[Dataset entries]

___

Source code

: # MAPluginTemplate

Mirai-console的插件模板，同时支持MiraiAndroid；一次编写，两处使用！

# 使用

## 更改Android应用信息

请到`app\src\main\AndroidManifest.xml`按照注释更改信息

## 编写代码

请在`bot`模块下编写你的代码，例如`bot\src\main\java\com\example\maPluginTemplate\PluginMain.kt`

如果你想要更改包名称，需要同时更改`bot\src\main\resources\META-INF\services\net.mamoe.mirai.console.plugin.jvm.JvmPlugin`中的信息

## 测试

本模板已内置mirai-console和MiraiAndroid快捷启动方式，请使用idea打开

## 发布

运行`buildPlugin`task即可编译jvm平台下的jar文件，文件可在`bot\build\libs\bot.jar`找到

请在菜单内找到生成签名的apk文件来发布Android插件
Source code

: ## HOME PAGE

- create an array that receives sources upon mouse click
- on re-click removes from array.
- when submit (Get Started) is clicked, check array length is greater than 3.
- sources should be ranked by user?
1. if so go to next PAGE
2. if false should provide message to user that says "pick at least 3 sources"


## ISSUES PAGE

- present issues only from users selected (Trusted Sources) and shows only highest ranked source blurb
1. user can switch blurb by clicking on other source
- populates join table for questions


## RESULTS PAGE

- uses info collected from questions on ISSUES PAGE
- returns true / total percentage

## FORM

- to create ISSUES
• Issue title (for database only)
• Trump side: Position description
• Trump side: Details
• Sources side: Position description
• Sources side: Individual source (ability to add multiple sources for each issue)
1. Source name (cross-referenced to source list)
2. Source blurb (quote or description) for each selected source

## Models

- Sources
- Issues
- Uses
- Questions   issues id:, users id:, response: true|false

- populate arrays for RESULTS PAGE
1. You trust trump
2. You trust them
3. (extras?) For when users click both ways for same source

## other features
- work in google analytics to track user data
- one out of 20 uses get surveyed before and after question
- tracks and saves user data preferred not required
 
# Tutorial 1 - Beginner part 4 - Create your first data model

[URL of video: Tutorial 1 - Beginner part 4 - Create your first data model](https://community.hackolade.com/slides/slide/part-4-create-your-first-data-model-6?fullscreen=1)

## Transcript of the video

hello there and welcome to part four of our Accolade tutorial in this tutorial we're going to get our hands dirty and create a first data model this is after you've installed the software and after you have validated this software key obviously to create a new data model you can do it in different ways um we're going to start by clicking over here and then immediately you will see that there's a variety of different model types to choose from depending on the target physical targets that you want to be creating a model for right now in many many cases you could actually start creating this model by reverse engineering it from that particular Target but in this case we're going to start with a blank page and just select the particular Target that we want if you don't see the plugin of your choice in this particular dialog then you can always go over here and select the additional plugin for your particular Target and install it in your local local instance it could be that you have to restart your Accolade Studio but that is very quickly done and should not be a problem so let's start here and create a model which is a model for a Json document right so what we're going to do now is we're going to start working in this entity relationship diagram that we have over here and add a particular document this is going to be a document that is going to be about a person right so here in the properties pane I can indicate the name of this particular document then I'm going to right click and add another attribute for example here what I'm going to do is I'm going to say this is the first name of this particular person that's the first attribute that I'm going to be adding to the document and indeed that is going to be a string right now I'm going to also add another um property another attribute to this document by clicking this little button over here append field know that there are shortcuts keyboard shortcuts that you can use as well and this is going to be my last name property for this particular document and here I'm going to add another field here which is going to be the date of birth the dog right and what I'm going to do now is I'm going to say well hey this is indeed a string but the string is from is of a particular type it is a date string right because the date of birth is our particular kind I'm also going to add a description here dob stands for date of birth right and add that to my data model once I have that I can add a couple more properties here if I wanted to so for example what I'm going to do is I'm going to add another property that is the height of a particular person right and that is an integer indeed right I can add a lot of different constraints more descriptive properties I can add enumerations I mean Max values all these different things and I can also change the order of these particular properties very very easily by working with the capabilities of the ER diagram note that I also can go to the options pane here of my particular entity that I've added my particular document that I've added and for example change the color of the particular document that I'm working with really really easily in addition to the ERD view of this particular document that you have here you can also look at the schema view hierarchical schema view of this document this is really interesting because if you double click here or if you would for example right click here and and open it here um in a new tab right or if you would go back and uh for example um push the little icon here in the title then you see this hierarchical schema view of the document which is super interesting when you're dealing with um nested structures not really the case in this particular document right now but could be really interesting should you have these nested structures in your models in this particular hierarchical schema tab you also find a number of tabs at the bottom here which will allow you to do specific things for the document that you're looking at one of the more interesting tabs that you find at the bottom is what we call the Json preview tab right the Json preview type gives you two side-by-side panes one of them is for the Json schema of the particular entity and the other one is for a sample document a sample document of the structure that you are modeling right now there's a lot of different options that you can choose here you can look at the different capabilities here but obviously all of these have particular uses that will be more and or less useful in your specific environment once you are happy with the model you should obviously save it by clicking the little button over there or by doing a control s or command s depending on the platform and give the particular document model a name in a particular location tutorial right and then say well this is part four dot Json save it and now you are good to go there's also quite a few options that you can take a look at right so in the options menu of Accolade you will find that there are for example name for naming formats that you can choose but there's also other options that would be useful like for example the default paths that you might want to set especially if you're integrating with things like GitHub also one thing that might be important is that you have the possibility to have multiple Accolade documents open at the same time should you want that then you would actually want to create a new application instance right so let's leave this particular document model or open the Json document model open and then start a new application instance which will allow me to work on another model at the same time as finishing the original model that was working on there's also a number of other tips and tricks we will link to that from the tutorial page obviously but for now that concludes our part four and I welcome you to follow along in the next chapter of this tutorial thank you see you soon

___

Could you reproduce the data word for word, starting at the line that contains "## RESULTS PAGE" and stopping after the line that contains "3. (extras?) For"?

## RESULTS PAGE

- uses info collected from questions on ISSUES PAGE
- returns true / total percentage

## FORM

- to create ISSUES
• Issue title (for database only)
• Trump side: Position description
• Trump side: Details
• Sources side: Position description
• Sources side: Individual source (ability to add multiple sources for each issue)
1. Source name (cross-referenced to source list)
2. Source blurb (quote or description) for each selected source

## Models

- Sources
- Issues
- Uses
- Questions   issues id:, users id:, response: true|false

- populate arrays for RESULTS PAGE
1. You trust trump
2. You trust them
3. (extras?) For when users click both ways for same source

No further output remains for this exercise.